About this task
Reproduce the data below word for word, setting aside any picture it holds.

Design files in text formats

▼

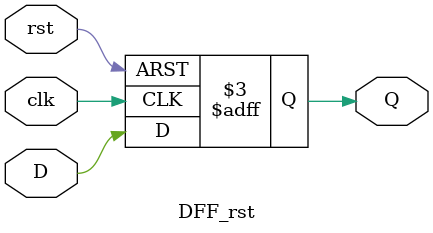
<source format=sv>
module T(
    input  logic clk, rst, T,
    output logic Q );// reg Q
    
    logic DT;   //wire DT;
    
    assign DT = Q ^ T;
    
    // ÊµÀý»¯ D´¥·¢Æ÷
    DFF_rst D1(clk, rst, DT, Q);
endmodule

module DFF_rst(
    input  logic clk, rst, D,
    output logic Q);
    
    always_ff @(posedge clk, negedge rst)
        if(~rst) Q <= 1'b0;
        else     Q <= D;
endmodule
</source>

▲

Response
<source format=sv>
module T(
    input  logic clk, rst, T,
    output logic Q );// reg Q
    
    logic DT;   //wire DT;
    
    assign DT = Q ^ T;
    
    // ÊµÀý»¯ D´¥·¢Æ÷
    DFF_rst D1(clk, rst, DT, Q);
endmodule

module DFF_rst(
    input  logic clk, rst, D,
    output logic Q);
    
    always_ff @(posedge clk, negedge rst)
        if(~rst) Q <= 1'b0;
        else     Q <= D;
endmodule
</source>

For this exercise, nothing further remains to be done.